In the feudal air of the town and around, the emergence of such a modern democratic space provides assurance. The momentum it creates should continue as the people involved are idealistic enough. Almost all of them are young, some very young. Can you remember somebody around, a college student and a girl for that matter, full of sensitivity, urge, commitment and dedication? In Rohtak, there are a few such men and women. And though they come from different academic and class backgrounds, they all cherish literature. And they cherish poetry above all!

Inside the compound of SEARCH, in a poetry symposium held on one chill evening of December, I was introduced to a keen listener He is a police head-constable and a Hindi story writer, with a few books to his credit. Rohtak is not all Haryanavi. It also throws up other possibilities.

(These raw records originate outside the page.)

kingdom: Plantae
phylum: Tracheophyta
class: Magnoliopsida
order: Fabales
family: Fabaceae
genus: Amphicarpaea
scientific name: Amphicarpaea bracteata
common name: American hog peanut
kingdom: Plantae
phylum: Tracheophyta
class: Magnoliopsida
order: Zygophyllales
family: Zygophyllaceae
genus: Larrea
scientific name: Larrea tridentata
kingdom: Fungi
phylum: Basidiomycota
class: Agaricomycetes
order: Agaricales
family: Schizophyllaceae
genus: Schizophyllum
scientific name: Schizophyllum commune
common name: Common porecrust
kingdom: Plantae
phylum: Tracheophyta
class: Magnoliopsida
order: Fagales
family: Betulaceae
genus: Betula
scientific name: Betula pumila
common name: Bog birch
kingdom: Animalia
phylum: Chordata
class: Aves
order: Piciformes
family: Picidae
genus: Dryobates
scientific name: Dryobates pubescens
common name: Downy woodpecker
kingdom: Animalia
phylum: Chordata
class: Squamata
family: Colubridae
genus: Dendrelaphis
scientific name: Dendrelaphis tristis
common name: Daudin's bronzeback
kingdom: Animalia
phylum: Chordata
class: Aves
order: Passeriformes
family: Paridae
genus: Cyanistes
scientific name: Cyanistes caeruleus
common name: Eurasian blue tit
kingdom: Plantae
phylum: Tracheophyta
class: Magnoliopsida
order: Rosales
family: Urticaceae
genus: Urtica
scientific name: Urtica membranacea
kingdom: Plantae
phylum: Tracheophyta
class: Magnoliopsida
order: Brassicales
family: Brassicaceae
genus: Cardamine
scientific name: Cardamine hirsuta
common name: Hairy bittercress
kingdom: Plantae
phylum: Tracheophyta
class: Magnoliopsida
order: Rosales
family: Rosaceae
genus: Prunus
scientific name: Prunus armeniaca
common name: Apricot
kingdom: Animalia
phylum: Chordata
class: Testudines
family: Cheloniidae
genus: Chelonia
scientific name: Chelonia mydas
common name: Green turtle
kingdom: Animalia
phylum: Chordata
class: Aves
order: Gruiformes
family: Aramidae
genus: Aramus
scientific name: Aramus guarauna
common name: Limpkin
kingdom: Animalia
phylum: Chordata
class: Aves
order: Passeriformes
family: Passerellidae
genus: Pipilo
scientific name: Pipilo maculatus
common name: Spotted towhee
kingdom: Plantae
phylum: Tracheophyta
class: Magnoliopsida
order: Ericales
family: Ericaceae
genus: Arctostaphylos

In the face of heavy odds, there is an audience for Hindi poetry. This audience is in a minority of course. But is it not something to be undiscovered that this audience does exist? A poet is not alone, or he is only as much alone as the ones who come to listen to him! Even literary minorities are a community. Small communities with an underlying sense of relationship!

Himmat Singh, the secretary of Maharishi Dayanand University Teachers Association, a teacher of economics, is a member of this community. So is his wife Saroj, also a university teacher of computer sciences in Guru Jambeshwar University, Hisar. I have yet to see a more passionate lover of Hindi poetry outside the known literary circles than Himmat Singh. For long I continued to believe that he was a language teacher. A Ph.D from London University, Himmat Singh defends his beliefs, sense of justice and love for poetry just like a soldier defends his position on the frontline. And that too in a university like MDU which has an ex-Army General as its Vice-Chancellor! Bravo Himmat!

Himmat Singh is also fortunate. He has a few sincere companions on MDU campous. Like Rajendra Chowdhary (economics), Harish Arya (mass communication) Dr Pradip Kumar (medical sciences), Jagmati Devi (physical education), Manjit (English) Atique Khan (law) and Bhupendra Yadav (history). Add to it the name of Pramod Gauri, down to earth director of SEARCH.